The story of farming is one of usual significance here in Franklin County which supplies annually supply over one billion dollars’ worth of crops—chiefly grain and vegetables, but also fruits and hay. Of course agriculture had long been practiced by natives peoples in North and South America, and since ancient times in the Eastern Hemisphere. When European immigrants began flocking to the United States in the early 1800s they brought many Old World farming traditions that harken back to practices introduced a thousand years ago. A gradual shift in the early medieval period away from annual and two-year cropping in Europe that exhausted soil fertility led to improved cereal production across the continent. The three-year open field rotation system (German Verzelgung, Russian trekhpol’ye) became widespread during the thirteenth century and increased crop yields from one-half to two-thirds in many parts of central and eastern Europe with heavier soils and higher rainfall than in the south. While variable local geographic conditions allow for only generalizations, the triennial system did begin a widespread continental shift from mixed farming to the production of specific grains on designated fields.

This “cerealization” of Europe was directly related to the era’s population rise and led to the emergence of urban centers and new social classes. Grain yields from the thirteenth to eighteenth centuries remained negligible by present standards, however, with wheat averaging some eight to twelve bushels per acre, barley ten to fifteen, and oats fifteen to twenty. (Modern non-irrigated yields are commonly five to six times higher.) England’s medieval standard measure of distance, the furlong, was established at 220 yards, or about how far a team of oxen could make a furrow by pulling a plow before needing to rest. A width of forty-four yards—twenty-two trips down and back, came to represent a full day’s work to define the present acre of 4, 840 square yards.

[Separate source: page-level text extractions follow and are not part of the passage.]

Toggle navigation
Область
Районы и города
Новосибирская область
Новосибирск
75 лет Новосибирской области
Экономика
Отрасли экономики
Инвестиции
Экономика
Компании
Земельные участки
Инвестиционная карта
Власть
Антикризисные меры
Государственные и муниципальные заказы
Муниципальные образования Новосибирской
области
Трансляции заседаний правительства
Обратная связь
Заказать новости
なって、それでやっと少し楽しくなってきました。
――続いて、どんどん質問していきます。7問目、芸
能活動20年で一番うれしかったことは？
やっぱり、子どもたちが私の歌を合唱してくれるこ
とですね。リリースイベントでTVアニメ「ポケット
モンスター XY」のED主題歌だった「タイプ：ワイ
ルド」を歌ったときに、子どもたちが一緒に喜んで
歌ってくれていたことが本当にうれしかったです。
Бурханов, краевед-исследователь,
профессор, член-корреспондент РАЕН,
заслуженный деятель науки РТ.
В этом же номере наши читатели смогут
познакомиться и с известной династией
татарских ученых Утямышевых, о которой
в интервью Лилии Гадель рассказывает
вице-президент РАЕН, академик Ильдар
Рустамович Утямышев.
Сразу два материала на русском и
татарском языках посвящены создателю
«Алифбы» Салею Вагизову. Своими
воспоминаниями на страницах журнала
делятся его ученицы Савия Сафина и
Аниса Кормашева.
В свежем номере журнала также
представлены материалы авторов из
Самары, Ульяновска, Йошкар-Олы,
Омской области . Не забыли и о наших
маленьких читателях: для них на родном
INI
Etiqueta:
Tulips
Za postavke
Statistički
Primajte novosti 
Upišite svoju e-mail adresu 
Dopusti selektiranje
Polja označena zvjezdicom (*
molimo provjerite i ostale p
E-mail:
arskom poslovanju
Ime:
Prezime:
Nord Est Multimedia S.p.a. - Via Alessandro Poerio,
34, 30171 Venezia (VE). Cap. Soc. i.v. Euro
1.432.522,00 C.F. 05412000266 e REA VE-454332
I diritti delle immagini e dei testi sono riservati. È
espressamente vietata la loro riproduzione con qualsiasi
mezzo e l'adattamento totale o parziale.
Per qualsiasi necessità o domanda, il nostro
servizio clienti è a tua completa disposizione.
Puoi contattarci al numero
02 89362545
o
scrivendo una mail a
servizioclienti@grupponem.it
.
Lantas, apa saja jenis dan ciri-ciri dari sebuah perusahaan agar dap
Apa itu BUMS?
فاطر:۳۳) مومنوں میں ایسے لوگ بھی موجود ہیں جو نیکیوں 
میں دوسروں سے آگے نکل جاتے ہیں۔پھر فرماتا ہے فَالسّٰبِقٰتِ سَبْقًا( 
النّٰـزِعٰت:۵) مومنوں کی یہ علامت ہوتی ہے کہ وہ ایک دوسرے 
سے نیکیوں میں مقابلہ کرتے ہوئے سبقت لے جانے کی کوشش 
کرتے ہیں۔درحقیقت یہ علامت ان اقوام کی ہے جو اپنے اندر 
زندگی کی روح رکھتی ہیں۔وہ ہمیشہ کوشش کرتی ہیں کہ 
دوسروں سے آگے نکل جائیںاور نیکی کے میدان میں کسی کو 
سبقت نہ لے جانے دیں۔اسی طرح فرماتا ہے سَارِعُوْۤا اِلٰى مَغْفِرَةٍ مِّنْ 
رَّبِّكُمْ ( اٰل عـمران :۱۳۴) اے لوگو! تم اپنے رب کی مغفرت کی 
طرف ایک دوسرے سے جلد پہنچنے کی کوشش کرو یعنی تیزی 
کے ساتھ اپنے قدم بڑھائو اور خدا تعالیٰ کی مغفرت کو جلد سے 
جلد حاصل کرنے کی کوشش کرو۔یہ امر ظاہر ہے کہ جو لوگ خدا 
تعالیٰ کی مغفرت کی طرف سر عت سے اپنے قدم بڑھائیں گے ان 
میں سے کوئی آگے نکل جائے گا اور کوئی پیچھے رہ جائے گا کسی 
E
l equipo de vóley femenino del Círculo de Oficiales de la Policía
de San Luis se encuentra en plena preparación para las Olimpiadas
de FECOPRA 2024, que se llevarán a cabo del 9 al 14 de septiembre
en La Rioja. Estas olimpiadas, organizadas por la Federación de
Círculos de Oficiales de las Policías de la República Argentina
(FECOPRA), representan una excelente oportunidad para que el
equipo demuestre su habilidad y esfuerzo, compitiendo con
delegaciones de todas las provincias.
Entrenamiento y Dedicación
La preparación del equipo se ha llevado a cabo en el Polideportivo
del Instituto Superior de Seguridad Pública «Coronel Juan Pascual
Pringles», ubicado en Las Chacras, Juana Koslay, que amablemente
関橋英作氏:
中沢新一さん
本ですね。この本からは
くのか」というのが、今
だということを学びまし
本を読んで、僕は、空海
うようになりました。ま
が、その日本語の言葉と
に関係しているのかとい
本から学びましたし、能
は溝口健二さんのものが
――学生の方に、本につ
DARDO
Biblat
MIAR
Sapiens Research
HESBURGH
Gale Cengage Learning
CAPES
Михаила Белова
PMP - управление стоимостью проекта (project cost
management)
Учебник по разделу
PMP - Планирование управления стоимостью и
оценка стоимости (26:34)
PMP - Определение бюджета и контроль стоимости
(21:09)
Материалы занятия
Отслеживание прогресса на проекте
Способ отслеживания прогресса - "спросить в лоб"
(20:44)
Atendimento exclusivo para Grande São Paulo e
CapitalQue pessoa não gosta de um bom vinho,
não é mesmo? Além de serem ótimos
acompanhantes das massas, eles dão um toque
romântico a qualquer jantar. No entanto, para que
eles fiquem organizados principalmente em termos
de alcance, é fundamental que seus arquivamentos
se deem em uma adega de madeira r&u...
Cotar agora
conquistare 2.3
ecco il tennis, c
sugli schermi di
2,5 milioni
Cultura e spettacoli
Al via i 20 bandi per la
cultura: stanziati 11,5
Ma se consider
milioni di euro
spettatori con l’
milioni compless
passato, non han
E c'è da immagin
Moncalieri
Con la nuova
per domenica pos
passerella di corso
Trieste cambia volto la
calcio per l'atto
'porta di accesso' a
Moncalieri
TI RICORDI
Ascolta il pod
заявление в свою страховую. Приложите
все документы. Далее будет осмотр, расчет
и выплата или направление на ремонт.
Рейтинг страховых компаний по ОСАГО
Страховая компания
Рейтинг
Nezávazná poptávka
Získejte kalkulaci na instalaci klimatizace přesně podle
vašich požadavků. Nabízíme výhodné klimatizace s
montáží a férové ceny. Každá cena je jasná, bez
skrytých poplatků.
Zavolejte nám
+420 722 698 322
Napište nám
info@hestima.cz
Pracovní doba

Pietro de Crescenzi, “Farmers Harvesting Crops
Opus Ruralium Commmodorum (1471)
Vollbehr Collection, Rare Book Collection, Library of Congress


Field size varied widely depending on local norms of peasant holdings, topography, and soil conditions. The area of a “full holding” varied considerably in early medieval Europe but was generally understood to be the amount of land and livestock necessary to support a three-generation family living under the same roof. The year’s culminating grain harvest served the three imperative needs of sustenance for family and livestock, seed for future crops, and seigneurial tax. Over time conventional units of area (English “hide,” German Hufe, French mansus) came to be associated with obligations to seigneur and state, though definitions reflect considerable stratification among villagers. In central Europe, for example, a prosperous Austrian peasant head of household with both full holding and a tenancy might have a hundred acres, while similar status in Bohemia represented sixty acres, but half that area in England and Hungary. Subdividing over generations led to numerous fractional holdings, cotters with only a house and garden, and large numbers of landless laborers.